Exercise requirements:
Starting at the line that contains "right ear: (905, 205)", output each line through the end of the data exactly, and nothing more.

- - - - - - -

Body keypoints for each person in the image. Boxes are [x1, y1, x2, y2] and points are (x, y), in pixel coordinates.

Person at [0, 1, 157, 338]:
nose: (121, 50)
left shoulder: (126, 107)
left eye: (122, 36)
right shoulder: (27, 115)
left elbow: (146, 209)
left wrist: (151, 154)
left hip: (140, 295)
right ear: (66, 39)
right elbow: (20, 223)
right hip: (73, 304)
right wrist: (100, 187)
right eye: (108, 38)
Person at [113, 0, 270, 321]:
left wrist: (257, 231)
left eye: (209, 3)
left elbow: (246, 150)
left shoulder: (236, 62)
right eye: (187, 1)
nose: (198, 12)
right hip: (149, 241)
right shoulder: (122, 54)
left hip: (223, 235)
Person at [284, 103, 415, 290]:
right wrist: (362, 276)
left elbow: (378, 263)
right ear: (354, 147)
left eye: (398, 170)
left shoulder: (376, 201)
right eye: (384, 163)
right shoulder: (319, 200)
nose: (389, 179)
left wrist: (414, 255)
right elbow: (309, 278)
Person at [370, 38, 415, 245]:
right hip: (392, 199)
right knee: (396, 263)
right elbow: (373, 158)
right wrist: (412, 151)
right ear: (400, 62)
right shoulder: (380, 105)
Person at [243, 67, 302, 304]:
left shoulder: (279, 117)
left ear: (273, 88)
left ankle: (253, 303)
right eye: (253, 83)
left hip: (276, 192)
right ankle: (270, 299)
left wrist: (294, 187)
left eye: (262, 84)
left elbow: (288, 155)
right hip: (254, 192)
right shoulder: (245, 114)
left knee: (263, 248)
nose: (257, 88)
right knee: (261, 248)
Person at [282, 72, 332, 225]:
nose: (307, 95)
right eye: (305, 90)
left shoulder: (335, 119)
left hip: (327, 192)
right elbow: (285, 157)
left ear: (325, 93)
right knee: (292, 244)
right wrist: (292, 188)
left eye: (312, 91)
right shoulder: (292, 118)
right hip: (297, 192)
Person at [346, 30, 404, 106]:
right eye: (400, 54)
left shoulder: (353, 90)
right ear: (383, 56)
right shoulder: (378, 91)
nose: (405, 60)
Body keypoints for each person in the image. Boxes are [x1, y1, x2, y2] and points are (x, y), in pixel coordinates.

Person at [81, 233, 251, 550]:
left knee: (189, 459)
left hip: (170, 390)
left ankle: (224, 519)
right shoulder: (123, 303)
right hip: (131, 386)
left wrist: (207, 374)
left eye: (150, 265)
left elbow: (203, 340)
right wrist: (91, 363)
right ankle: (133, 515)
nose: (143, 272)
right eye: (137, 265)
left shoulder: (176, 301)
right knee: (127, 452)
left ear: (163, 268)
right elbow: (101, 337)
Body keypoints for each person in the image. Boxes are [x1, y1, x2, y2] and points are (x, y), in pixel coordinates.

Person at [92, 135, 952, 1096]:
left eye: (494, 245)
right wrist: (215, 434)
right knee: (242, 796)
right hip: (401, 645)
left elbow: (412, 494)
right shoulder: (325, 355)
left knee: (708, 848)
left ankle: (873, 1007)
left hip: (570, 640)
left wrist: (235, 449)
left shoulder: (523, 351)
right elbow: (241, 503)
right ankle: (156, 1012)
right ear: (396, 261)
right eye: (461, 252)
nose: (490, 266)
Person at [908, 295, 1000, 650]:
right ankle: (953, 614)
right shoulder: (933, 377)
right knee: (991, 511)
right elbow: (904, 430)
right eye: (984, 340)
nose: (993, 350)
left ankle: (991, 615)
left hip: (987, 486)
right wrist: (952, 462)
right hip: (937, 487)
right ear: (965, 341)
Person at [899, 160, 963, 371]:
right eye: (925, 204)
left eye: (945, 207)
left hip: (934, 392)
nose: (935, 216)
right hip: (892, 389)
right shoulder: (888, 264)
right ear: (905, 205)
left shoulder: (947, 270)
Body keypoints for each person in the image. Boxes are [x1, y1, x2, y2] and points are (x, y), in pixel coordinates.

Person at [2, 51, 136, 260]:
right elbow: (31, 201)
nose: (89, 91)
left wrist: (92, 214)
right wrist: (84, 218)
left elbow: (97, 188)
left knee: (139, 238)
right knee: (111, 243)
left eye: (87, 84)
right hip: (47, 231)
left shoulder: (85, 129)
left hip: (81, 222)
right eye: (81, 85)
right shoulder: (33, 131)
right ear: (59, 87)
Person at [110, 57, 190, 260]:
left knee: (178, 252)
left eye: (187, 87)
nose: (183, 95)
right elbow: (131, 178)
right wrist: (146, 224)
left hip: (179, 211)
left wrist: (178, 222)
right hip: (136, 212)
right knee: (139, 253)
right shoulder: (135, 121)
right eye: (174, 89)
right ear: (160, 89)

- - - - - - -

Answer to the problem:
right ear: (905, 205)
left shoulder: (947, 270)
Body keypoints for each person in the image. Boxes are [x1, y1, x2, y2] and points are (x, y), in pixel coordinates.

Person at [2, 51, 136, 260]:
right elbow: (31, 201)
nose: (89, 91)
left wrist: (92, 214)
right wrist: (84, 218)
left elbow: (97, 188)
left knee: (139, 238)
right knee: (111, 243)
left eye: (87, 84)
right hip: (47, 231)
left shoulder: (85, 129)
left hip: (81, 222)
right eye: (81, 85)
right shoulder: (33, 131)
right ear: (59, 87)
Person at [110, 57, 190, 260]:
left knee: (178, 252)
left eye: (187, 87)
nose: (183, 95)
right elbow: (131, 178)
right wrist: (146, 224)
left hip: (179, 211)
left wrist: (178, 222)
right hip: (136, 212)
right knee: (139, 253)
right shoulder: (135, 121)
right eye: (174, 89)
right ear: (160, 89)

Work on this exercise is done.